[[ Extracted records open ]]

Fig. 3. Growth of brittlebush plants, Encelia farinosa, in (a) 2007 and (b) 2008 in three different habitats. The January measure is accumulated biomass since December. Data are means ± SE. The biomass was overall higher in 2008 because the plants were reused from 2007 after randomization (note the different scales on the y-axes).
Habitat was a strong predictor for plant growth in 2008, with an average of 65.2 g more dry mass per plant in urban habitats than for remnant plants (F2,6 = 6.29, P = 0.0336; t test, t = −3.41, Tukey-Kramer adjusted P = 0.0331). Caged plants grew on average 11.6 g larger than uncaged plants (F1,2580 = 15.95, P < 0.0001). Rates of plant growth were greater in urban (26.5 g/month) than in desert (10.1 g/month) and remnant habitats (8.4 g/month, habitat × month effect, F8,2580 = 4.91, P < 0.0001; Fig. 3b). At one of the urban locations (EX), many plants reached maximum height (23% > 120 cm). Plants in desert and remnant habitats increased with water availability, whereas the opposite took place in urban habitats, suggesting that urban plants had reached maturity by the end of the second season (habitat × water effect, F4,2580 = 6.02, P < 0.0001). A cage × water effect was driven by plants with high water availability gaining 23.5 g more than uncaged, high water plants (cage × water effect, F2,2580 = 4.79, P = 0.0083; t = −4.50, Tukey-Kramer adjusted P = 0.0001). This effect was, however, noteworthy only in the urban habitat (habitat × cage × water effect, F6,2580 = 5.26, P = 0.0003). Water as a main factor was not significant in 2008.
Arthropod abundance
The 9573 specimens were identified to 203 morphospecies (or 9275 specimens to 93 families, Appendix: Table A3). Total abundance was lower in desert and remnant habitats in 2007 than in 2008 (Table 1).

[[ Extracted records closed ]]
[[ Extracted records open ]]

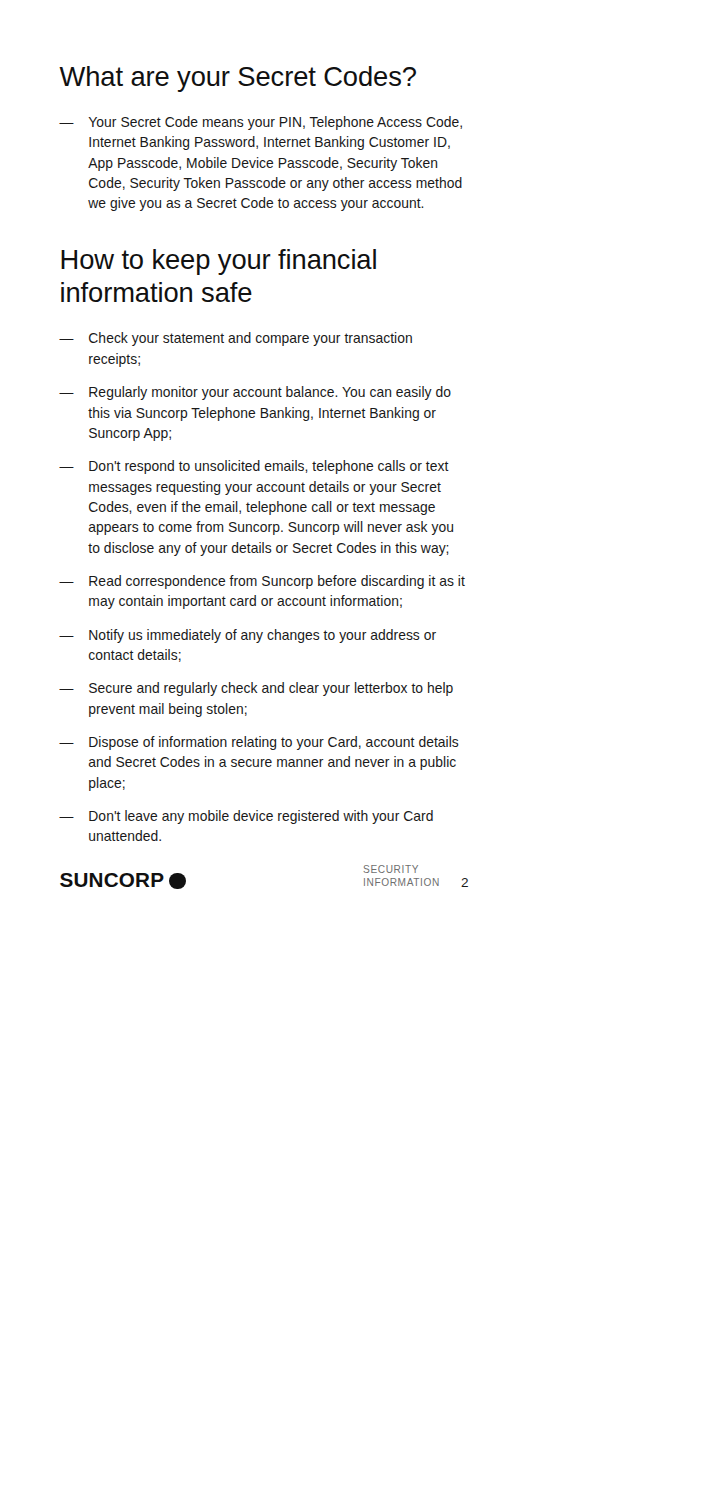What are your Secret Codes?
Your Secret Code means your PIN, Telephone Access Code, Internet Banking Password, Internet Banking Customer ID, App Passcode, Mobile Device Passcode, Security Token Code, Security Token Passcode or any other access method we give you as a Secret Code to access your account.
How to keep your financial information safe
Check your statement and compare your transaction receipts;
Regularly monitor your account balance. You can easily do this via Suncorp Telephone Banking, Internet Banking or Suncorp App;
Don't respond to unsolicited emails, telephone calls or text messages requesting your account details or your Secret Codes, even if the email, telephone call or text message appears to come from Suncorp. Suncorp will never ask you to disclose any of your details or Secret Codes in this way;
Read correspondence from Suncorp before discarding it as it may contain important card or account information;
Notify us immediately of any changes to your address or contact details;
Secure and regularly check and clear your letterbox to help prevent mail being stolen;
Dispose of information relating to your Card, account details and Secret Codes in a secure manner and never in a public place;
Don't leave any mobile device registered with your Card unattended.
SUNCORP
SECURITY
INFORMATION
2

[[ Extracted records closed ]]
[[ Extracted records open ]]

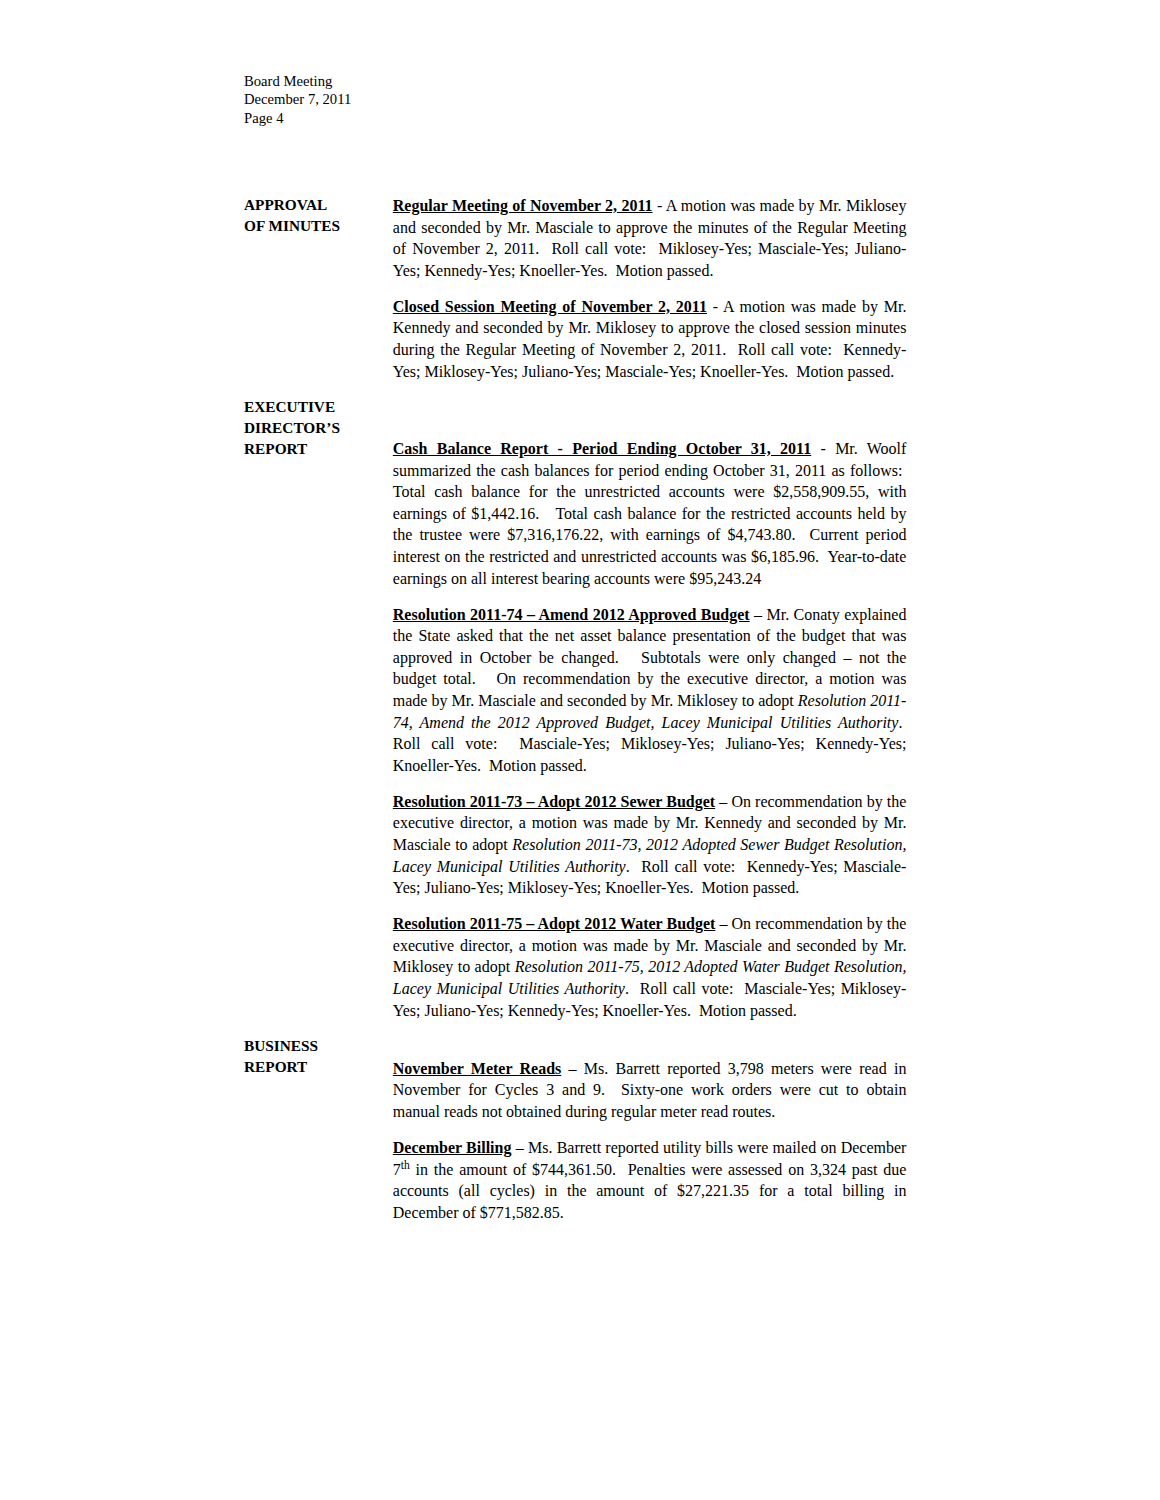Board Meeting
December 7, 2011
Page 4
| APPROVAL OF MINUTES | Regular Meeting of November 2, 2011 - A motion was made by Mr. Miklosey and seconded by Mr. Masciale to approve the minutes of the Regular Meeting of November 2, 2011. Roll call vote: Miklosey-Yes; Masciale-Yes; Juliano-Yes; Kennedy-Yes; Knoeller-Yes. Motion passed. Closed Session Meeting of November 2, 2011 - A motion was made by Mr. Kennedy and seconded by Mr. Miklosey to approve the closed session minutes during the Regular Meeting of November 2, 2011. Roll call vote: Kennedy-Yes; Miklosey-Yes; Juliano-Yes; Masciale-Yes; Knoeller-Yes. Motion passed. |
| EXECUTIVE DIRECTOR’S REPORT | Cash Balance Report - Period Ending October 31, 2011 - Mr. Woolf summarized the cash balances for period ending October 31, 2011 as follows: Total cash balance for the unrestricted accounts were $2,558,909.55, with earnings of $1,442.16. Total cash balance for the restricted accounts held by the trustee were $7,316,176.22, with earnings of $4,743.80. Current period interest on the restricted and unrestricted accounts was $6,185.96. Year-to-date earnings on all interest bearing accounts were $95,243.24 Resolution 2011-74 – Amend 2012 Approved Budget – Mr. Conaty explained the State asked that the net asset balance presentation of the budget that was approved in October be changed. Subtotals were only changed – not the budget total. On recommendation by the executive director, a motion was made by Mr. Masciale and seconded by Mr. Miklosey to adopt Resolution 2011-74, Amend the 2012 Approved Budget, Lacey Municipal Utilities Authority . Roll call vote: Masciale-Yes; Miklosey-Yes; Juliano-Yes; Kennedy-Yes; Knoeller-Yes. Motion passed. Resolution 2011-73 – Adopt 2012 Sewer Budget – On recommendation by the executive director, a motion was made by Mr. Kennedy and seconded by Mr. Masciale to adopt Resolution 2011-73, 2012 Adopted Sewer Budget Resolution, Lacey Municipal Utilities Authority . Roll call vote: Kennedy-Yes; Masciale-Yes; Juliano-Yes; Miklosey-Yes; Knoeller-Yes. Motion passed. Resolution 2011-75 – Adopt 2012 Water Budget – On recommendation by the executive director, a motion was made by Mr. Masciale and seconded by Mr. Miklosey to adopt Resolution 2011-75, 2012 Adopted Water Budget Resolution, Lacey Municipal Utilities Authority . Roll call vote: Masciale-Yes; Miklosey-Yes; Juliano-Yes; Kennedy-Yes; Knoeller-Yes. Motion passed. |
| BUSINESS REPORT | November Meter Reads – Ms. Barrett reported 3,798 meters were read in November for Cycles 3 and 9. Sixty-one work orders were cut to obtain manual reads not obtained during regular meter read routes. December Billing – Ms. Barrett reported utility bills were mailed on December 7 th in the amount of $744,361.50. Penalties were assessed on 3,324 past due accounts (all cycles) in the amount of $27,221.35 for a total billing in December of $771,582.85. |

[[ Extracted records closed ]]

Assignment:
Return, with no change at all, every line in the entries above from the line containing "Check your statement" through the line containing "Regularly monitor your".

Response:
Check your statement and compare your transaction receipts;
Regularly monitor your account balance. You can easily do this via Suncorp Telephone Banking, Internet Banking or Suncorp App;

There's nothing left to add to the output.